> **Requests**
- A) Decide whether each statement agrees with the post comparing Linux file systems, answering yes or no and quoting the deciding words. (i) The reply calls EXT3 the most stable file system in the writer's experience. (ii) A quota breakage caused by a kernel update was noticed right away. (iii) The original poster found performance comparisons among the four file systems.
- B) Reproduce the section of the post comparing Linux file systems that starts at "I can't comment" and ends at "on the others.", word for word.
- C) Proceed with the post comparing Linux file systems, beginning after its final sentence.

> **Document extract**
--- begin ---

JFS vs EXT3 vs XFS vs ReiserFS

Rashkae ubuntu at tigershaunt.com
Tue Apr 29 17:02:37 UTC 2008


Paul S wrote:
> I've reinstalled hardy 4 times over the past 2 months due to the EXT3 
> filesystem getting corrupted.  I didn't have any such problem on gutsy, 
> just hardy.
> 
> I'm just running a desktop, but using crypto and lvm to put both the 
> root and swap within the same partition, with a separate small /boot 
> partition.  All done from the alternate installer.
> 
> So, after 3 installs with EXT3, I decided to try something else.  I 
> notice the installer offers JFS, XFS, and ReiserFS, so I picked JFS for 
> the 4th reinstall.
> 
> I've been running it a couple days and have purposely crashed the system 
> at least 10 times and not yet had any filesystem problem.  This makes me 
> believe there is some bug in the EXT3 driver rather than a hardware 
> problem on my harddrive.  I have a Seagate Technologies harddrive.
> 
> I also noticed some bugs on launchpad about similar experiences with 
> EXT3, but no solutions.
> 
> I read some on wikipedia and googling, but I couldn't get anything more 
> than specifications .. nothing on performance comparisons among the 4.
> 
> Anyone know any reason to avoid JFS or use any other?
> 
> TIA,
> 

I can't comment on your EXT3 problems.. In my experience, EXT3 has been
the most stable and easy to recover file system (and I have stress
tested all of them several times.)  That being said, I'll share my
observations so far on the others.

I've had several minor corruption problems with JFS on at least 3
distros over several kernel versions.  It was nothing jfsrepair couldn't
fix, but since is it was meta data corruption caused in unclean
shutdowns, they really shouldn't happen at all in a journaled file
system.  I don't think JFS journaling is very robust.  I've also
encountered lots of strange performance bottlenecks with JFS.  Even
though if I create an artificial test, (with file system benchmarks, or
my own favorite, working with 2+GB Maildir spools) it surpasses all
others.  But in real world use, some strange combinations end up causing
it to go slow.... sometimes the speed problems were even induced by
filenames!  (for example,, if I untarred a file that contained multiple
2 gig files with .aa .ab .ac etc extensions, the untarring would slow to
a crawl.. if Instead I packed the files without the same extensions, the
problem would not occur).  The biggest problem with JFS, IMO, is that
it's simply not used enough to get the kind of natural testing the other
FS's do.. for example, last year at some point, quotas were completely
broken by a kernel update, but no one even noticed for 3 point releases
of the kernel!

ReiserFS is supposed to be the fastest with small files.  I call
poppycock on that one.. ReiserFS is only fast in Namesys benchmarks.

--- end ---

> **Given information**
--- begin ---

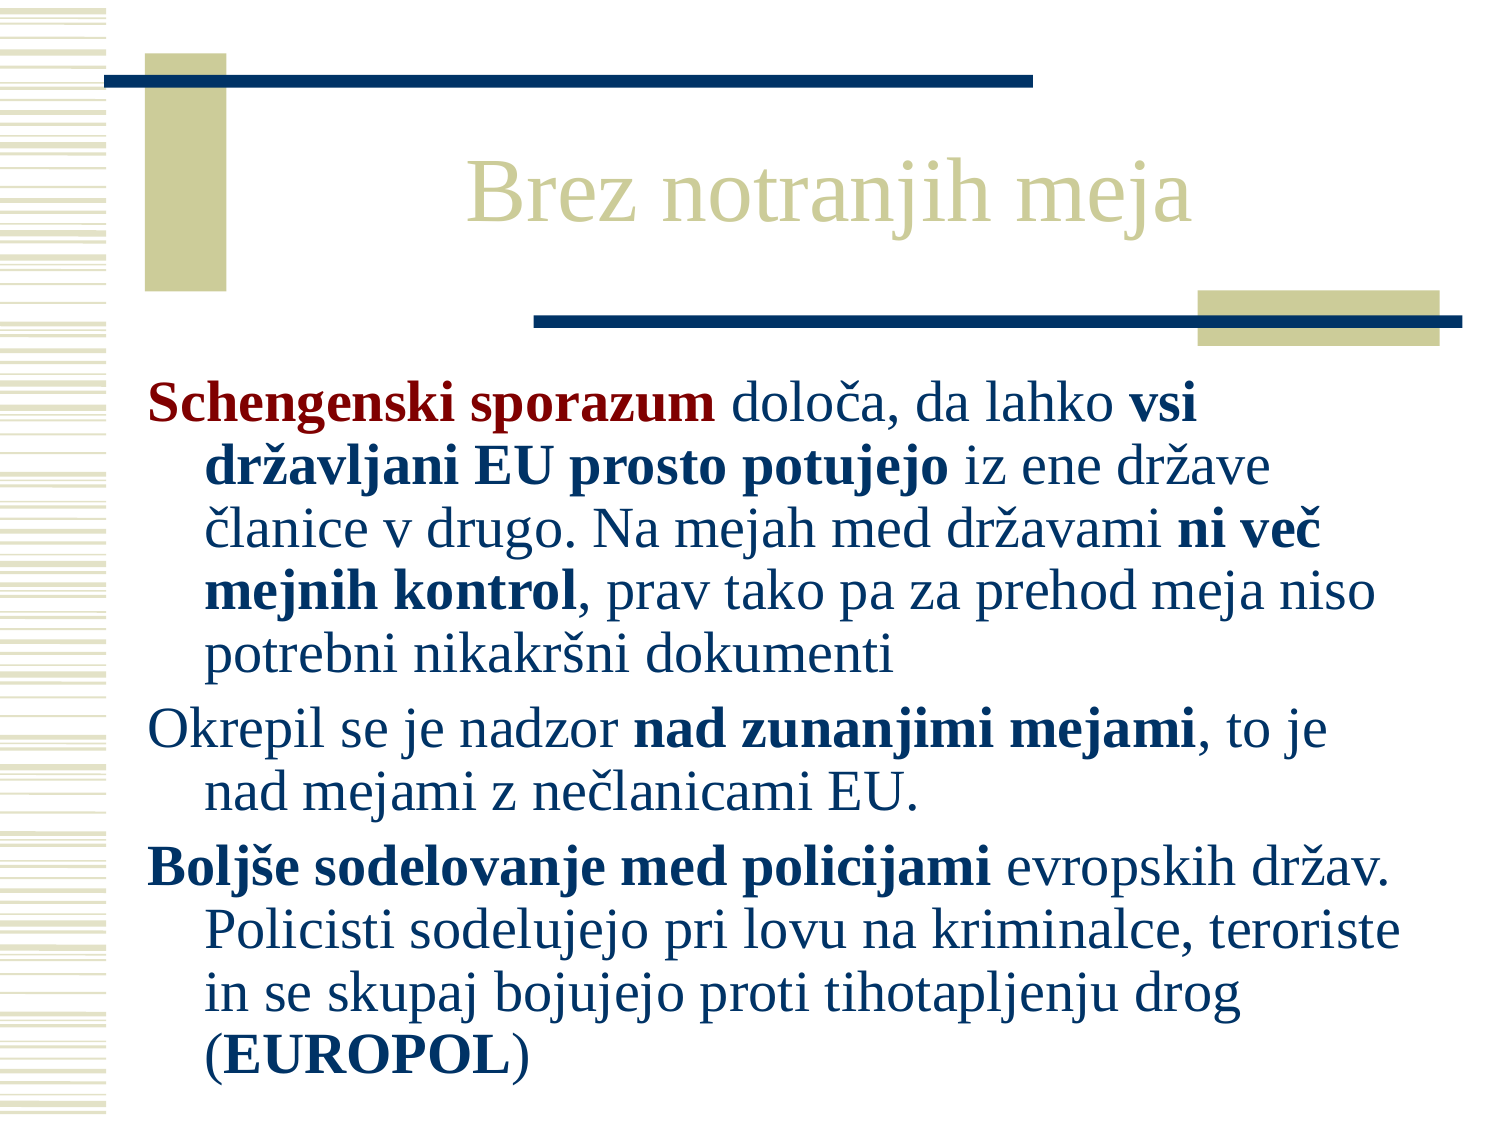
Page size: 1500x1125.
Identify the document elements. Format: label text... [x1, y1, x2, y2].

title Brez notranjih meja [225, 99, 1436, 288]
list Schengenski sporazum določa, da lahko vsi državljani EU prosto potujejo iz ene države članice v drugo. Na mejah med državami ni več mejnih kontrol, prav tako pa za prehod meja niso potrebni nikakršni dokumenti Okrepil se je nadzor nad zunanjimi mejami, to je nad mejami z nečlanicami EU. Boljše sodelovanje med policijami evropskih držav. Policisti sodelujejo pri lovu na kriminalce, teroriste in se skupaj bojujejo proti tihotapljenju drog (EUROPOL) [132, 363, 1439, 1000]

--- end ---
--- begin ---

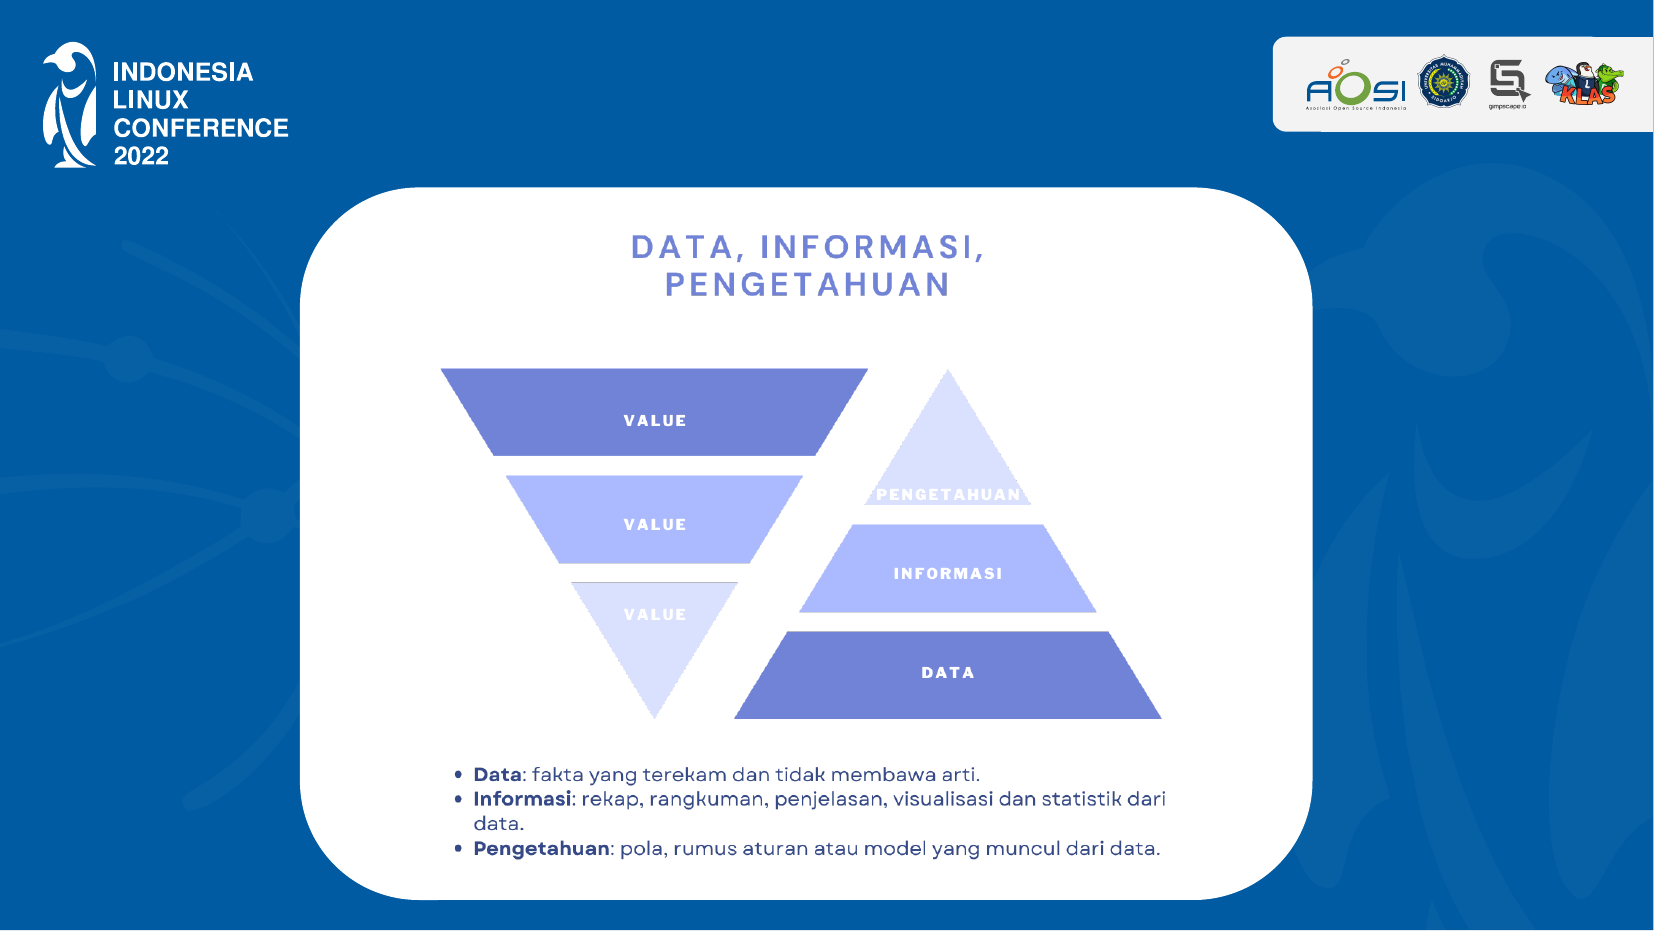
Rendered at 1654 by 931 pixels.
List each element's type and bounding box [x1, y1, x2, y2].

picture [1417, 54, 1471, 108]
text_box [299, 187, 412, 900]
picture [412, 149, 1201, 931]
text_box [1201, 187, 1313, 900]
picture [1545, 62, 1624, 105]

--- end ---

> **Results in order**
- A)
(i) Yes: "In my experience, EXT3 has been the most stable and easy to recover file system"
(ii) No: "no one even noticed for 3 point releases of the kernel"
(iii) No: "nothing on performance comparisons among the 4."

- B)
I can't comment on your EXT3 problems.. In my experience, EXT3 has been
the most stable and easy to recover file system (and I have stress
tested all of them several times.)  That being said, I'll share my
observations so far on the others.

- C)
The problem with reiser is that readdir operations don't return the
filenames in the same order they were written to disk (inode order).  So
if you pack thousands of small files into a directory, then try to back
them up with tar, or copy them, or search through them for a string,
your IO throughput drops to nearly 0 while the hard drive furiously
seeks randomly across the whole platter for each and every file.  JFS
and XFS don't have this problem, and were much faster for hosting large
directories of small files (the Maildir test.)  Even if Reiser is
superior for some tasks, I wouldn't count on it being well maintained
going forward into the future.  Suse, once Reiser's largest supporter,
even switched away from the file system for this reason.  And given
today's news, I don't expect this file system to gather more support
going forward.

XFS, performance wise, is probably the all around best file system. I
had no problems with XFS file system corruption, or performance on any
kind of workload (be it the maildir test or hosting 100's of GB in DVD
rips.)  Unfortunately, XFS has a critical flaw (err, sorry, I mean
feature, if you ask the XFS devs) that makes it unsuitable for general
purpose File system.  Unlike all other filesystem candidates, the meta
data is not written to disk in an ordered fashion.  In the case of an
unclean shutdown, XFS will pad the difference with Null byte characters.
 For example, lets say you are writing a 1kb file.  500 bytes got
flushed to disk before the system was interrupted, but the journal was
already updated with the 1kb filesize.  When you reboot, you'll have a
1kb file, containing 500 bytes of data and 500 bytes of null.  For the
love of all that is holy, *never* use XFS to hold something like an FTP
mirror.  Most mirror scripts check file datestamp and filesize, but will
not be able to detect files trashed by XFS unless you do an md5sum check
on the whole thing.

EXT3, as I said, worked well for me in all generic circumstances.  In  a
default filesystem, however, you will run into trouble if you try to
stuff thousands of files in 1 directory.  Your file system will be in
pain after 2000 files, almost unusable after 50000.  You can fix this by
adding the dir_index option, after which EXT3 will perform more or less
the same as ReiserFS.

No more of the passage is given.